### [REQUIRED WORK]
Only some lines are wanted. Transcribe, exactly, the lines below from the line with "730 575 13.09" up to and including the line with "131 215 1.17".

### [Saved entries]
- - - - -
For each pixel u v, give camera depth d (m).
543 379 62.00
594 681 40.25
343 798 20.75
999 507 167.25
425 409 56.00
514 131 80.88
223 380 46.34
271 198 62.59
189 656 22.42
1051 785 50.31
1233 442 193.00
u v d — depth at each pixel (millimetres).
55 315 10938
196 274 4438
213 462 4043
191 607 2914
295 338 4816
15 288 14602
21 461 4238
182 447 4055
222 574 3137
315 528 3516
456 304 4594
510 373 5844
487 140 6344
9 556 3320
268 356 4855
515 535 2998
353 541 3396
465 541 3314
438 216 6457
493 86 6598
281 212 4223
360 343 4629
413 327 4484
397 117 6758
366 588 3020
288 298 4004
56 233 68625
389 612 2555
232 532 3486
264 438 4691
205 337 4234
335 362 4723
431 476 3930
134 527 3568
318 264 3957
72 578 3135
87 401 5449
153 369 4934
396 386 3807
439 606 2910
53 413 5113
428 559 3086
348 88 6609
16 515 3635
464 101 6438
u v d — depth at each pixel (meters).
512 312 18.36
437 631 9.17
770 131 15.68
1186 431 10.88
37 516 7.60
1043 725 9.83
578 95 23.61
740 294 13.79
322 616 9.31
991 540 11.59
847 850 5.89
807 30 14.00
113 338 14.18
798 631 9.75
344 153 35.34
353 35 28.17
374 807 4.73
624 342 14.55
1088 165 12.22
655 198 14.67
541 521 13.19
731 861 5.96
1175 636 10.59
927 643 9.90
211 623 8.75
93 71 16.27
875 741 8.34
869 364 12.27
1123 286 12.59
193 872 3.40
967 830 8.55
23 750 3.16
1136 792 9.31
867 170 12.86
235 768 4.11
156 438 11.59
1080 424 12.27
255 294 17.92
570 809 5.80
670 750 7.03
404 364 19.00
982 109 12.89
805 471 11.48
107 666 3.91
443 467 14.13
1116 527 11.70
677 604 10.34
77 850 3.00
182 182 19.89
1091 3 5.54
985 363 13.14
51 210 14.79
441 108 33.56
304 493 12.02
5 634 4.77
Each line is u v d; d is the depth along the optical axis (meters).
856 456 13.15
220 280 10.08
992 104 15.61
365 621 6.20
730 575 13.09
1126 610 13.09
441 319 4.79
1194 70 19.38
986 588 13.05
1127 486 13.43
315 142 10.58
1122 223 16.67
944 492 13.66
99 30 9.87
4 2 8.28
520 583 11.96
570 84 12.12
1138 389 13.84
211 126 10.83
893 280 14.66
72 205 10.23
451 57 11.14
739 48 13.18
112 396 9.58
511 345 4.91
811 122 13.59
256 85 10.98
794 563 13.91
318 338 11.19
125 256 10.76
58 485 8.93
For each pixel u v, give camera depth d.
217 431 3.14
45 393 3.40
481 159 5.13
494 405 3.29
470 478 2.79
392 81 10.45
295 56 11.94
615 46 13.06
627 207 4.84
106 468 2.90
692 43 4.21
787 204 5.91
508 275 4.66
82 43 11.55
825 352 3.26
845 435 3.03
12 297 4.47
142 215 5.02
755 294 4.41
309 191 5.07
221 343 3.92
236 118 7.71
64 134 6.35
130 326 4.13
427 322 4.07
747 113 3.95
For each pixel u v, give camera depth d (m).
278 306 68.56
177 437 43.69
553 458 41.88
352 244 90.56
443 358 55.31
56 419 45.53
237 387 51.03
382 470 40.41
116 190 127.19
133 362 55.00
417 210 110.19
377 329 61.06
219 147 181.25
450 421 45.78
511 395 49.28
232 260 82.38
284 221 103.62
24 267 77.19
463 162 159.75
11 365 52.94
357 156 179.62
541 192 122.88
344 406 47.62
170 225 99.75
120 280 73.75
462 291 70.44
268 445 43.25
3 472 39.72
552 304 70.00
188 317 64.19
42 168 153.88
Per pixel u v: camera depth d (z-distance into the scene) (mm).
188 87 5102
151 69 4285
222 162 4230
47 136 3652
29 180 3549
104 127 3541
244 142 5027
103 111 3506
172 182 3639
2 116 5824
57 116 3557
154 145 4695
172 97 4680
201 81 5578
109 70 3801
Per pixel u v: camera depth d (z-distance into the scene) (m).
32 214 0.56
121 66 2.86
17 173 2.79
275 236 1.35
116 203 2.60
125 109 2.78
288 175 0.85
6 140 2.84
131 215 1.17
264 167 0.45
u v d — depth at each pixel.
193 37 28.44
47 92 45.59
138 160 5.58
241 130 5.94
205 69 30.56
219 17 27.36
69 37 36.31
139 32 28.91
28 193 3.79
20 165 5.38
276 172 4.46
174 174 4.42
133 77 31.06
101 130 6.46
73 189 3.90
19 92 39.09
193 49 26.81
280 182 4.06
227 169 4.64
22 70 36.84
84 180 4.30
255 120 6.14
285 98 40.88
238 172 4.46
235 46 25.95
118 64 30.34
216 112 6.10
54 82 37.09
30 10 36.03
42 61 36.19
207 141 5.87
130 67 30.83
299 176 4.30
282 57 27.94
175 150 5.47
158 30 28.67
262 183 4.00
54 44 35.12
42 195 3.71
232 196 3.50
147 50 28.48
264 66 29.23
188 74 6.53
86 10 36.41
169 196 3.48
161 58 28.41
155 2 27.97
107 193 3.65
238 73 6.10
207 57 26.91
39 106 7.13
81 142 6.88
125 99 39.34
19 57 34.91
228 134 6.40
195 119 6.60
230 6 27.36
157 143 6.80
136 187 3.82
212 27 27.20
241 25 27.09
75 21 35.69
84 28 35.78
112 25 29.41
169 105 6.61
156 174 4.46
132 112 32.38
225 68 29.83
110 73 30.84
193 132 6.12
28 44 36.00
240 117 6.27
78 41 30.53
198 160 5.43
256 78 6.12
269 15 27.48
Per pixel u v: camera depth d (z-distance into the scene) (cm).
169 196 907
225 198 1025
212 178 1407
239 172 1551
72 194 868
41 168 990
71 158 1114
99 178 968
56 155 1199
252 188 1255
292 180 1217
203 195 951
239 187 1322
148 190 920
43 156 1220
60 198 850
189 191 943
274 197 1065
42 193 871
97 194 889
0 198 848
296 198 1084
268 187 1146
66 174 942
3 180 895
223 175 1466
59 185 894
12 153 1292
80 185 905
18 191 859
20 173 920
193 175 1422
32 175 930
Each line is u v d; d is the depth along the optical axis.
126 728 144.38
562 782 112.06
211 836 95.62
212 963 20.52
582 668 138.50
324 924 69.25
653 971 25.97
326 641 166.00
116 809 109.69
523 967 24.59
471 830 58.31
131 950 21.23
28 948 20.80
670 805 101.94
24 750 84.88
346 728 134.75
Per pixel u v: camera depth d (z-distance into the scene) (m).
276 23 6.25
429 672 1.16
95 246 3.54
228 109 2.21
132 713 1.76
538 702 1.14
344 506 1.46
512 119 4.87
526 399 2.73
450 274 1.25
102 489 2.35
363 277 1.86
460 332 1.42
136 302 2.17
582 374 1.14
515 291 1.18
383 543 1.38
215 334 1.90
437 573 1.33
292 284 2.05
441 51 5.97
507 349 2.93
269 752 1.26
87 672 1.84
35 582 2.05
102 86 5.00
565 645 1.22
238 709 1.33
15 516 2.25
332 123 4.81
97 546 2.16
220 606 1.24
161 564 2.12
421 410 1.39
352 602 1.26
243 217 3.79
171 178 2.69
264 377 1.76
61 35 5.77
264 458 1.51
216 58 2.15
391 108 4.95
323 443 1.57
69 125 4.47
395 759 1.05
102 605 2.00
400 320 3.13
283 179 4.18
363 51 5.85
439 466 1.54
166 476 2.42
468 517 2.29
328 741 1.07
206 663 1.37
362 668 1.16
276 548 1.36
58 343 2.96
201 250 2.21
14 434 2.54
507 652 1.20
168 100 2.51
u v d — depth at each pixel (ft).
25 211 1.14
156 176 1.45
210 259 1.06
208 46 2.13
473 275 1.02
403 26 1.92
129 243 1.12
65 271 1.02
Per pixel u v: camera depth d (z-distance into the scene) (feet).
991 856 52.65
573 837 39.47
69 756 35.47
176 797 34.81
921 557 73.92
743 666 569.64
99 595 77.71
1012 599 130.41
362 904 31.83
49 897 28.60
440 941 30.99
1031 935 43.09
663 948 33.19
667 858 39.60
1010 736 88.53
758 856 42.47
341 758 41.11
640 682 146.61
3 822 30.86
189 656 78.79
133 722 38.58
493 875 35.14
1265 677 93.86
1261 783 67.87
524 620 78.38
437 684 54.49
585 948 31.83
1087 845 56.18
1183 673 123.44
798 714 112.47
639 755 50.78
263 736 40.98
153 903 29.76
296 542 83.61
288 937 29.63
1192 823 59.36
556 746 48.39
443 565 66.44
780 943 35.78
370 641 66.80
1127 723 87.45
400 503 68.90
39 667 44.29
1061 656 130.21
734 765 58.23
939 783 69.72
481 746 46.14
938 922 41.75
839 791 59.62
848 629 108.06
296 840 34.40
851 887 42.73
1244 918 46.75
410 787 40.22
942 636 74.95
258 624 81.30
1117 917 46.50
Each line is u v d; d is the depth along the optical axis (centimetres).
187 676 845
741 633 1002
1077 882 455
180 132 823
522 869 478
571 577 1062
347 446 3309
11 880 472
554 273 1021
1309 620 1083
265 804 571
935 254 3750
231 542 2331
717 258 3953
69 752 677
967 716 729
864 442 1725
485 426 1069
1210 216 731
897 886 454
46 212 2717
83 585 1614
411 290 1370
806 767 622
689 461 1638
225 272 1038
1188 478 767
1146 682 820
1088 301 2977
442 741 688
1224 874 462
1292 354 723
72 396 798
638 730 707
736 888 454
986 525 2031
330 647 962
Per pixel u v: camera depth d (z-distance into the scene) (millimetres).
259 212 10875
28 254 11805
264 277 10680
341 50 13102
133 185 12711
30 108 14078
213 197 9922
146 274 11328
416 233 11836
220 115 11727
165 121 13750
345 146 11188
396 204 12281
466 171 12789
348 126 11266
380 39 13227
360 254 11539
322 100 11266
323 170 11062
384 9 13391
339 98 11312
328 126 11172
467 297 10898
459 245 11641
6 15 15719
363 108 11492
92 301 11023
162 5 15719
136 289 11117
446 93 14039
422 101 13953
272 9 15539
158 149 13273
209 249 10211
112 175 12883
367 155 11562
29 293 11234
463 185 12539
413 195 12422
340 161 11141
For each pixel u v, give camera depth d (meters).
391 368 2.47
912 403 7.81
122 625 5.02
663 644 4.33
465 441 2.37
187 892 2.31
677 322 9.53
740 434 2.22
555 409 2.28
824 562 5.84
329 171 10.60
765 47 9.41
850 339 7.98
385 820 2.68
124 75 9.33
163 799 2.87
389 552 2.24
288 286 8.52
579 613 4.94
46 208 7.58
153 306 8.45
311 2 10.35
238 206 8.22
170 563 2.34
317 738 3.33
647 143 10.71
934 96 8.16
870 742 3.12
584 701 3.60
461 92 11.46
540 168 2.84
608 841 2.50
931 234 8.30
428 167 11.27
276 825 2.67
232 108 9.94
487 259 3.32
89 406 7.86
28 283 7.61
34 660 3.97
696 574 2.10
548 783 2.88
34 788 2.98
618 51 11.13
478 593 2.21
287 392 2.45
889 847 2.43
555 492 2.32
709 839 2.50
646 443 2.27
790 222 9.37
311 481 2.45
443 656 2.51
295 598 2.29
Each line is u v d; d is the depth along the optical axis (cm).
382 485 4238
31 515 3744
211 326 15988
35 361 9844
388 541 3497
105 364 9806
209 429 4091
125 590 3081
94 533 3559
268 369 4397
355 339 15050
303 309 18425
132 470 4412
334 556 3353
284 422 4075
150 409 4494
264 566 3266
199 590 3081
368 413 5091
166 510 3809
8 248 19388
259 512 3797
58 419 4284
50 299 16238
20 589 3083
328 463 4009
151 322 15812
- - - - -
### [REPLY TO THE TASK]
730 575 13.09
1126 610 13.09
441 319 4.79
1194 70 19.38
986 588 13.05
1127 486 13.43
315 142 10.58
1122 223 16.67
944 492 13.66
99 30 9.87
4 2 8.28
520 583 11.96
570 84 12.12
1138 389 13.84
211 126 10.83
893 280 14.66
72 205 10.23
451 57 11.14
739 48 13.18
112 396 9.58
511 345 4.91
811 122 13.59
256 85 10.98
794 563 13.91
318 338 11.19
125 256 10.76
58 485 8.93
For each pixel u v, give camera depth d.
217 431 3.14
45 393 3.40
481 159 5.13
494 405 3.29
470 478 2.79
392 81 10.45
295 56 11.94
615 46 13.06
627 207 4.84
106 468 2.90
692 43 4.21
787 204 5.91
508 275 4.66
82 43 11.55
825 352 3.26
845 435 3.03
12 297 4.47
142 215 5.02
755 294 4.41
309 191 5.07
221 343 3.92
236 118 7.71
64 134 6.35
130 326 4.13
427 322 4.07
747 113 3.95
For each pixel u v, give camera depth d (m).
278 306 68.56
177 437 43.69
553 458 41.88
352 244 90.56
443 358 55.31
56 419 45.53
237 387 51.03
382 470 40.41
116 190 127.19
133 362 55.00
417 210 110.19
377 329 61.06
219 147 181.25
450 421 45.78
511 395 49.28
232 260 82.38
284 221 103.62
24 267 77.19
463 162 159.75
11 365 52.94
357 156 179.62
541 192 122.88
344 406 47.62
170 225 99.75
120 280 73.75
462 291 70.44
268 445 43.25
3 472 39.72
552 304 70.00
188 317 64.19
42 168 153.88
Per pixel u v: camera depth d (z-distance into the scene) (mm).
188 87 5102
151 69 4285
222 162 4230
47 136 3652
29 180 3549
104 127 3541
244 142 5027
103 111 3506
172 182 3639
2 116 5824
57 116 3557
154 145 4695
172 97 4680
201 81 5578
109 70 3801
Per pixel u v: camera depth d (z-distance into the scene) (m).
32 214 0.56
121 66 2.86
17 173 2.79
275 236 1.35
116 203 2.60
125 109 2.78
288 175 0.85
6 140 2.84
131 215 1.17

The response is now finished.